Se alcune piattaforme, come ad esempio Just eat, inquadrano i loro “rider” con qualche forma di contratto di lavoro subordinato, altre impiegano praticamente solo partite Iva, di fatto pagando a cottimo: chi resta fermo, quindi, non incassa un centesimo. La norma regionale non ha previsto alcuna tutela economica per questa categoria, una mancanza che si intreccia con le rigidità delle singole compagnie, che rendono impossibile per il lavoratore attrezzarsi per tempo. «Abbiamo scritto all’azienda e alla Regione, ma non abbiamo avuto risposta - attacca Michael Davanzo, segretario regionale dell’associazione sindacale Lavoratori Liberi - La delibera ha un orizzonte temporale che arriva fino al 31 agosto: significa perdere due mesi di lavoro, se non si interviene in qualche modo».
SOLO IN AUTOMOBILE
La norma blocca le attività «a rischio» tra le 12.30 e le 16, nei giorni e nei luoghi che il portale worklimate di Inail segnala per “allerta alta”. Deliveroo, per buona misura, ferma i suoi fattorini tra le 12 e le 16 e già quando l’allerta è “moderata”. «L’avviso arriva solo alle 11.15 del giorno stesso, è impossibile organizzarci in anticipo». Non è l’unico problema: a venire bloccati sono solo i “rider” che si spostano su due ruote - bici o motorino non fa differenza - mentre restano in attività quelli che usano l’automobile. «Ma la procedura interna per cambiare mezzo richiede circa tre giorni, non si può fare da un momento all’altro», spiega Davanzo. Questo perché non tutti i fattorini sono pagati alla stessa maniera: il compenso per una consegna in auto è di molto inferiore a quello di chi usa la bicicletta o lo scooter. «Anche accettando di rinunciare a una percentuale dei guadagni, insomma, non è una decisione che si possa prendere al volo, nel momento in cui arriva la comunicazione della piattaforma che blocca la giornata». Senza contare che non tutti i “rider” hanno la patente B. Sostenersi con le sole consegne serali, poi, è quasi un’utopia: «Di sera ci sono molti più fattorini attivi, entrano in gioco quelli che arrotondano con questo secondo lavoro: anche ammesso che ci sia lo stesso numero di ordini, vanno suddivisi tra molti più “pony”».

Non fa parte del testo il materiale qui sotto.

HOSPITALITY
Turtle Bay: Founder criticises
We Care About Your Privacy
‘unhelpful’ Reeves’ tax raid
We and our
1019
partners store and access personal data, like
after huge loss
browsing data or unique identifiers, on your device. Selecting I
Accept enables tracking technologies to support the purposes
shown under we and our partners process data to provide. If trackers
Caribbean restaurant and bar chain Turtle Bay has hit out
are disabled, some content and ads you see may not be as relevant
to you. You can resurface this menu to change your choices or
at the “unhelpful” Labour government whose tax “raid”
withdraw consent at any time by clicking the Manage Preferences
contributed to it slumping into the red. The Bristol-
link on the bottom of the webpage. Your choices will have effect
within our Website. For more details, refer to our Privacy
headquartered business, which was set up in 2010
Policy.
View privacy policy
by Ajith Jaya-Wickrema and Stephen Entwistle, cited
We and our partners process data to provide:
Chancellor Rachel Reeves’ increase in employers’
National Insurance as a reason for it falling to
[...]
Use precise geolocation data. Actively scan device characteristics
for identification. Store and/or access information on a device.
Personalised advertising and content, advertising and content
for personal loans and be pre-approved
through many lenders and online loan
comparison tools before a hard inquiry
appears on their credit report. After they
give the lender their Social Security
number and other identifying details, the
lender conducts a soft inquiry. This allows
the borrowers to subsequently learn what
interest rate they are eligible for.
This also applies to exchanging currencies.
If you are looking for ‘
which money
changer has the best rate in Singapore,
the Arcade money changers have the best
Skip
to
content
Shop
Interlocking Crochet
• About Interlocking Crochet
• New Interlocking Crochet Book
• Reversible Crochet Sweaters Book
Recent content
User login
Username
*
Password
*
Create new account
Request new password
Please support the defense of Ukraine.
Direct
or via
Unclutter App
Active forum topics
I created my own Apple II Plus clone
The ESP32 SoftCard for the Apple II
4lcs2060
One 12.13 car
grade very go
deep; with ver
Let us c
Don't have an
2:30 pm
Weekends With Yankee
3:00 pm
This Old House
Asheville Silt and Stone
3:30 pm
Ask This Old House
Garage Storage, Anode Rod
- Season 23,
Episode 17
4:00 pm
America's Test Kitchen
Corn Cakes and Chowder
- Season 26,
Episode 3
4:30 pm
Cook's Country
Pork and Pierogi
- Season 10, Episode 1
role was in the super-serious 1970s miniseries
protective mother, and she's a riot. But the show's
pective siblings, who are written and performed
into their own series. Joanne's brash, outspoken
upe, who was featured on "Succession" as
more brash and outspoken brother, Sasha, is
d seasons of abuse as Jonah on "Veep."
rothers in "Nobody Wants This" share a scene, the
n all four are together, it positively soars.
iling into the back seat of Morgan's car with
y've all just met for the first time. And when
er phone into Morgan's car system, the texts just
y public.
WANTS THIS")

La concorrenza tra i “rider” rende anche difficile organizzare uno sciopero: solo nella terraferma veneziana Deliveroo conta circa 300 fattorini attivi, più moltissimi “dormienti” che scendono in campo alla bisogna - come una protesta, appunto. Con le dovute proporzioni, i numeri si ripetono in tutte le altre città venete. Lavoratori liberi ha lanciato una petizione su Change.org: «Ci sia concesso di scegliere. Siamo ditte individuali, in fondo. Invece, ad oggi, non possiamo neppure decidere se sfruttare una giornata di blocco per riprendere il fiato. La programmazione del lavoro è impossibile».